Selain itu, penyusunan RUU tersebut juga akan dikompilasi dengan Undang-Undang Tindak Pidana Korupsi (Tipikor) agar selaras dalam kerangka hukum pemberantasan korupsi di Indonesia.

Dasco menegaskan DPR RI akan membuka ruang partisipasi publik dalam proses penyusunan RUU Perampasan Aset sebelum memasuki tahapan pembahasan lebih lanjut. Setelah tahapan tersebut rampung, DPR juga akan melanjutkan pembahasan RUU lain, termasuk Undang-Undang Perlindungan Pekerja Rumah Tangga (PPRT) dan RUU Ketenagakerjaan.

Sementara itu, Komisi Pemberantasan Korupsi (KPK) menyatakan dukungannya terhadap pembahasan RUU Perampasan Aset oleh pemerintah dan DPR RI.

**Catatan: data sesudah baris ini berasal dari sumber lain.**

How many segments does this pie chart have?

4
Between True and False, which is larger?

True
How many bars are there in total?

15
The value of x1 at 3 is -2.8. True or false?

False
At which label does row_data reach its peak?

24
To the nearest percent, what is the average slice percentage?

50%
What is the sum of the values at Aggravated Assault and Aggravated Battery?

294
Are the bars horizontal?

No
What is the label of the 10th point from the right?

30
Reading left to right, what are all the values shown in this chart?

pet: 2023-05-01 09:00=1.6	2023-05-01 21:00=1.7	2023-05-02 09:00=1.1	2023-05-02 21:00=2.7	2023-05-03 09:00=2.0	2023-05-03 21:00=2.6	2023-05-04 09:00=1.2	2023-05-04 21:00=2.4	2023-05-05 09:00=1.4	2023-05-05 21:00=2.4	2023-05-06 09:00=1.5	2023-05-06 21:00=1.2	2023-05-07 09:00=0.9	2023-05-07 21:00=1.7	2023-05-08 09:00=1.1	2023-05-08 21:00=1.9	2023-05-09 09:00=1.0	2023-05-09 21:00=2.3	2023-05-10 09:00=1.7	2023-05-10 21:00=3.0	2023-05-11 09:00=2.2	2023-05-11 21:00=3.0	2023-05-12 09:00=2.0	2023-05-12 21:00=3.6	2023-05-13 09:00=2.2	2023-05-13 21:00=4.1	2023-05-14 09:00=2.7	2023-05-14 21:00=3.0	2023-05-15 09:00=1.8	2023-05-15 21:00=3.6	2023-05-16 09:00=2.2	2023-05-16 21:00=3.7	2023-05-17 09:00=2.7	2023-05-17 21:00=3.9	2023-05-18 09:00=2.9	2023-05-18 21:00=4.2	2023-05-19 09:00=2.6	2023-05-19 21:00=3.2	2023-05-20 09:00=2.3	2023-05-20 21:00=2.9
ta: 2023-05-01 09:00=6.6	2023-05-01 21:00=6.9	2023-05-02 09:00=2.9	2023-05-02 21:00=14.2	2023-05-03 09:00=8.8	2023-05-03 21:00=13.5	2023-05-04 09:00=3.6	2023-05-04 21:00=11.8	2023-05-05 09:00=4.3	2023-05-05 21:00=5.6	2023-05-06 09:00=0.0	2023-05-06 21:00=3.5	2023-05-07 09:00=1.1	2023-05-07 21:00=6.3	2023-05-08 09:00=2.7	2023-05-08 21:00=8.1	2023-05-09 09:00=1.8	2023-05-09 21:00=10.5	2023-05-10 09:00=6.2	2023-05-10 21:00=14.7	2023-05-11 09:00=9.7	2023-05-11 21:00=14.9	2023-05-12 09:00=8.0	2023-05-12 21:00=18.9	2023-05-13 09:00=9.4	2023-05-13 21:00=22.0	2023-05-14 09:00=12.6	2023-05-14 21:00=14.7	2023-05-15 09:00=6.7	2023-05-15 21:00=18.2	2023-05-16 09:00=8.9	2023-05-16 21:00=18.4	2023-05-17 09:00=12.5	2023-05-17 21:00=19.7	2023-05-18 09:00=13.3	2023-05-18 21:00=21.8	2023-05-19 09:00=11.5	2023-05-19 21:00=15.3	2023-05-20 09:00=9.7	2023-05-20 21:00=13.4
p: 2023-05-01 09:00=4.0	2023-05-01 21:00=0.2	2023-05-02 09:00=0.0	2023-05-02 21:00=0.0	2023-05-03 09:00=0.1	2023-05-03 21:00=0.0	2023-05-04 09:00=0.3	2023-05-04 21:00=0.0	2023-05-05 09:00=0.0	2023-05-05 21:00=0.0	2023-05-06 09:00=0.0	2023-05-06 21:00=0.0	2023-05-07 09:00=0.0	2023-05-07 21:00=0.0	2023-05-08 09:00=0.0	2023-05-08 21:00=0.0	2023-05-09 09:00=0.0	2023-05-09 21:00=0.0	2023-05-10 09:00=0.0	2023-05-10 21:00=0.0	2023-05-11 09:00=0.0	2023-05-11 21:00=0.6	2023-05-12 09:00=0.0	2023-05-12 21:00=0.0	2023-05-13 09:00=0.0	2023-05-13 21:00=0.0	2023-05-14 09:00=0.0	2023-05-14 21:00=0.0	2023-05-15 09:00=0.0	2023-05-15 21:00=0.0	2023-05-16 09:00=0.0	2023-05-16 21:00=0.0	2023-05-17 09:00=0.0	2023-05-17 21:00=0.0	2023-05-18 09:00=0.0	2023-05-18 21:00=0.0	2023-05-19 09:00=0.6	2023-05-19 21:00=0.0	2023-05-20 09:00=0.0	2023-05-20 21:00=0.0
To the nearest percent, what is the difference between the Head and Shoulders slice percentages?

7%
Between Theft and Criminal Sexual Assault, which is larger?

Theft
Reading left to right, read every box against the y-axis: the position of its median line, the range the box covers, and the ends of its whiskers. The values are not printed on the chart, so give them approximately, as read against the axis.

Juru Bicara KPK Budi Prasetyo menyebut kehadiran regulasi tersebut akan menjadi langkah strategis dalam memperkuat kerangka hukum pemberantasan tindak pidana korupsi, khususnya untuk mengoptimalkan pemulihan kerugian keuangan negara.

Ia menjelaskan bahwa dalam praktik penegakan hukum, KPK tidak hanya berorientasi pada penjatuhan pidana badan kepada pelaku korupsi, tetapi juga pada pemulihan aset dan kerugian negara sebagai bagian integral dari sistem peradilan pidana.